If you and your partner are struggling to have a baby, you’re not alone. In the United States, 10% to 15% of couples are infertile. Infertility is defined as not being able to get pregnant despite having frequent, unprotected sex for at least a year for most couples.
Infertility may result from an issue with either you or your partner, or a combination of factors that prevent pregnancy. Fortunately, there are many safe and effective therapies that significantly improve your chances of getting pregnant.
The inability to conceive is the primary symptom of infertility. There might be no other clear side effects. Women with infertility may experience irregular or absent periods from time to time. Men experiencing infertility may exhibit signs of hormonal issues, such as changes in hair growth or sexual function, in some instances.
When to see a doctor
You probably don’t need to see your healthcare provider about infertility unless you have been trying regularly to get pregnant for at least one year.

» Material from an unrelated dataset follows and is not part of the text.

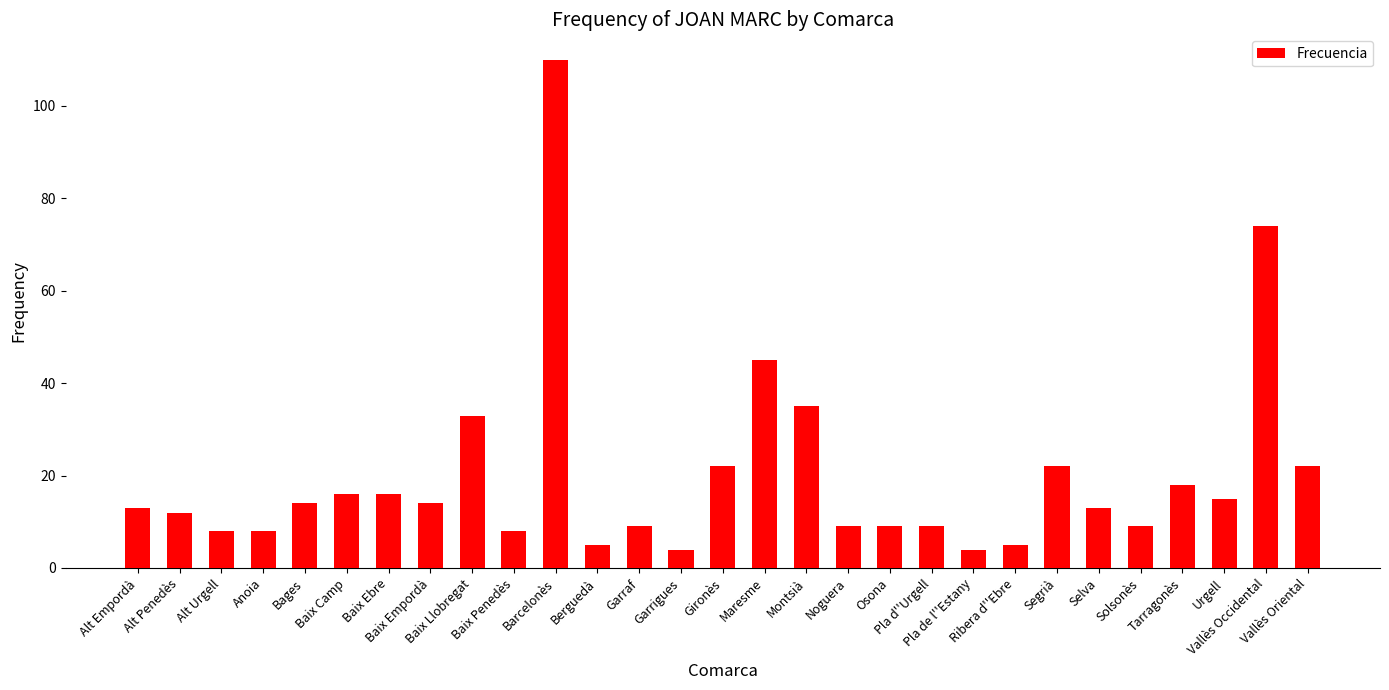

What is the change in value from Bages to Baix Ebre?

+2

Women should talk with a care provider earlier, however, if they:
- Are age 35 or older and have been trying to conceive for six months or longer
- Are over age 40
- Have irregular or absent periods
- Have very painful periods
- Have known fertility problems
Causes of male infertility
- Abnormal sperm production or function because of undescended gonads, hereditary imperfections, medical conditions like diabetes, or contaminations like chlamydia, gonorrhea, mumps or HIV.
- Damage related to cancer and its treatment, including radiation or chemotherapy. Treatment for cancer can impair sperm production, sometimes severely.
- Overexposure to certain environmental factors, such as pesticides and other chemicals, and radiation. Cigarette smoking, alcohol, marijuana, anabolic steroids, and taking medications to treat bacterial infections, high blood pressure and depression also can affect fertility
Causes of female infertility
- Ovulation disorders, which affect the release of eggs from the ovaries. These include hormonal disorders such as polycystic ovary syndrome.
- Uterine or cervical abnormalities, including abnormalities with the cervix, polyps in the uterus, or the shape of the uterus. Noncancerous (benign) tumors in the uterine wall (uterine fibroids) may cause infertility
- Endometriosis, which occurs when endometrial tissue grows outside of the uterus, may affect the function of the ovaries, uterus, and fallopian tubes.
Some types of infertility aren’t preventable. But several strategies may increase your chances of pregnancy.
Although most types of infertility aren’t preventable in men, these strategies may help:
- Avoid drug and tobacco use and drink too much alcohol, which may contribute to male infertility.
- Avoid high temperatures found in hot tubs and hot baths, as they can temporarily affect sperm production and motility.
- Avoid exposure to industrial or environmental toxins, which can affect sperm production.
For women, a number of strategies may increase the chances of becoming pregnant:
- Quit smoking. Tobacco has many negative effects on fertility, not to mention your general health and the health of a fetus. If you smoke and are considering pregnancy, quit now.
- Avoid alcohol and street drugs. These substances may impair your ability to conceive and have a healthy pregnancy
- Exercise moderately. Regular exercise is important, but exercising so intensely that your periods are infrequent or absent can affect fertility.